They say the grass never grew where Brigham Young spit when he was thinking about lawyers. If that is true Brother Brigham probably loved this chapter. I don't mean my comments to be an indictment of the legal profession per se. There are good lawyers, many General Authorities among them. But there are also lawyers who are much like Zeezrom and his ilk, who abuse the law, rather than uphold it.
I think this chapter highlights the trouble with law, Mosaic law included. Pretty soon we begin to make rules and then attempt to interpret them to our advantage. Our interpretations of the law begin to list toward what we can get away with rather than the benefits of obedience to them. So it was with the Jews, and the Ammonihahites, and so it is with our society today. Lawyers who facilitate this, even promote this are those who like Zeezrom are leading us further into corruption and further toward our destruction.
I have a friend who ran a motel near a mountain ski resort. Every winter a few Jewish families reserved his motel for a week of skiing. Each year on Friday night they went to the parking lot and started their cars, just before sunset. They let their cars run all night. On Saturday morning they all jumped in their cars and drove to the slopes for a "Sabbath" day of skiing. My friend asked them once why they started their cars and left them running all night. Their reply? It's a violation of Jewish law to kindle a flame on the Sabbath, so we kindle it before the Sabbath and keep it going. "Aren't you restricted in how far you can travel on the Sabbath?" "Just how far we can walk," was their reply, "there is no restriction on how far we can ride, or slide." Zeezrom would have been proud.
I need to look at my own rationalizations and see if I'm examining ways to get away with things rather than sincerely trying to be obedient.
1 comment:
I had an experience with a young, female, LDS lawyer one time who could have collected a "Zeezrom" award.
She was the lawyer for the defense and I was part of the jury pool from which she had been asked to select her jurors. She recognized me immediately, but I didn't recognize her. (My husband was in the Bishopric of her student ward at that time, and had been sustained only a few weeks previous to the trial in question. She had thus seen me when the wives of the Bishopric members were asked to speak to the Ward the day our husbands were sustained, but I, truly, had not noticed her previous to the trial in question.)
It was her legal duty to dismiss me from the jury pool immediately because she knew me, but she chose not to do that on purpose.

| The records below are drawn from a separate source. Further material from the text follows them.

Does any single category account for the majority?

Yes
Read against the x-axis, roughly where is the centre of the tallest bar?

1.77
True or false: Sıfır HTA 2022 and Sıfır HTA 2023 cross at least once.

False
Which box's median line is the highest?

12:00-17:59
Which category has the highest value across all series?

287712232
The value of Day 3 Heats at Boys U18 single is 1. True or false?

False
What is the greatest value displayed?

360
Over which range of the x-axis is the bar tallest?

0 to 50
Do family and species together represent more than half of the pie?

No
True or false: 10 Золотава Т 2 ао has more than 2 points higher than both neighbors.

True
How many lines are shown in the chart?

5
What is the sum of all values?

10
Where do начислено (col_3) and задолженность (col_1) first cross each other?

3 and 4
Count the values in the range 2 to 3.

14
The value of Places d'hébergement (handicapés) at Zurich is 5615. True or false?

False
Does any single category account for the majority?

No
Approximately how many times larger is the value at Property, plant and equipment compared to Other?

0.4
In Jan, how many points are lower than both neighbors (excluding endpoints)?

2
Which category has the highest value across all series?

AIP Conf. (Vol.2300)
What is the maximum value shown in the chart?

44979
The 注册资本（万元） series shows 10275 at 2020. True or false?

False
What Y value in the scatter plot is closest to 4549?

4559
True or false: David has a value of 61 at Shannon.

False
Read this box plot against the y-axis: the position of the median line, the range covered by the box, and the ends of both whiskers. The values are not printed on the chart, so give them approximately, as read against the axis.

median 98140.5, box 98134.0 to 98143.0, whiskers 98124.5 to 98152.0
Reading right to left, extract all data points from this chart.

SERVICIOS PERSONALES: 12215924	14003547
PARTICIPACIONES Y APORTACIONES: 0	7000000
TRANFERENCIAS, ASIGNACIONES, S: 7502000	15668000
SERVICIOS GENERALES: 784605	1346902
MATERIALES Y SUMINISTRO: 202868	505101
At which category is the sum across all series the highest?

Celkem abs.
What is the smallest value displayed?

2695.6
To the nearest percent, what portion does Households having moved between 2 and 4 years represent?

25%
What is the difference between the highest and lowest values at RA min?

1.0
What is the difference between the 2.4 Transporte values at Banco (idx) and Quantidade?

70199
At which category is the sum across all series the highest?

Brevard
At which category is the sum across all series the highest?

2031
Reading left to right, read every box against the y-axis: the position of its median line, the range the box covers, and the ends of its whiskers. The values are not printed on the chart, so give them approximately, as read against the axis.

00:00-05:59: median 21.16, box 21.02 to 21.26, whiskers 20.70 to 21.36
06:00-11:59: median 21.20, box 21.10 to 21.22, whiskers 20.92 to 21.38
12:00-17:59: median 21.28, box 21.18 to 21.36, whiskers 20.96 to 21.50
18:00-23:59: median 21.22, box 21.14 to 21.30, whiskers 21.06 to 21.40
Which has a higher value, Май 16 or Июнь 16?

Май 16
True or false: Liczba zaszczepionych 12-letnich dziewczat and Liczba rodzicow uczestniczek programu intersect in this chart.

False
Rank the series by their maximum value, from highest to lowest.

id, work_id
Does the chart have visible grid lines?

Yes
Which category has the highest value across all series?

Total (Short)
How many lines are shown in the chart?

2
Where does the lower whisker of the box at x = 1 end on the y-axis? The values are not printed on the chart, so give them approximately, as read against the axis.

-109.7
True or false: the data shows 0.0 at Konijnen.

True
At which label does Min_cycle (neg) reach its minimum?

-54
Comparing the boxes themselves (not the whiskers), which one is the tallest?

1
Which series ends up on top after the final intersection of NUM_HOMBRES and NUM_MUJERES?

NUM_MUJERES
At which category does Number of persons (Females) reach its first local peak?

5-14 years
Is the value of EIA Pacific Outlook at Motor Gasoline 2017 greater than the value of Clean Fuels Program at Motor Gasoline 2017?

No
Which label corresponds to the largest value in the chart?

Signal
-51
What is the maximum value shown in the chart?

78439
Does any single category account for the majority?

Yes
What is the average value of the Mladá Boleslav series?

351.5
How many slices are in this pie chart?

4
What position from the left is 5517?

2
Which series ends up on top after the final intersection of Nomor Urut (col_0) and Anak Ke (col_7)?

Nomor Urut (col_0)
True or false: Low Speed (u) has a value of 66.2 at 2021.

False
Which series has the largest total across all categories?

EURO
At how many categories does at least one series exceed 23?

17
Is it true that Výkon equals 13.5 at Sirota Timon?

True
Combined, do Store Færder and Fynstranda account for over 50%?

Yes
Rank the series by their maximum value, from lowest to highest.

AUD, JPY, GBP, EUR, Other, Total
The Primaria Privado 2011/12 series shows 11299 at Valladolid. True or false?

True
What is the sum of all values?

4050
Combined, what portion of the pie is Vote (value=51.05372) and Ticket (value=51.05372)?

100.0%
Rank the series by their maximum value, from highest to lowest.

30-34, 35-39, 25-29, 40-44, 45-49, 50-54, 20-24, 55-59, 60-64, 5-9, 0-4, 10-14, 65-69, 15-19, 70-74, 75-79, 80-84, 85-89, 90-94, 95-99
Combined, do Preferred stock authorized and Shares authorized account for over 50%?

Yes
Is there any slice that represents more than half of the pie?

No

She told me a few weeks later, during a ward dinner, that she had recognized me, but chose to keep me in the jury pool anyway because she thought that I would decide the case in favor of her defendant.
During that same dinner she bragged to the table that she liked to play legal "games" to try to find loopholes to excuse the defendents she represented -- even those she knew were guilty.
I was appalled then, and still am appalled as I write this, that she was willing to sell her integrity so cheaply. I was also appalled at her willingness to advertise that fact to the rest of her LDS peers (including members of her Bishopric and their wives) in such a public setting.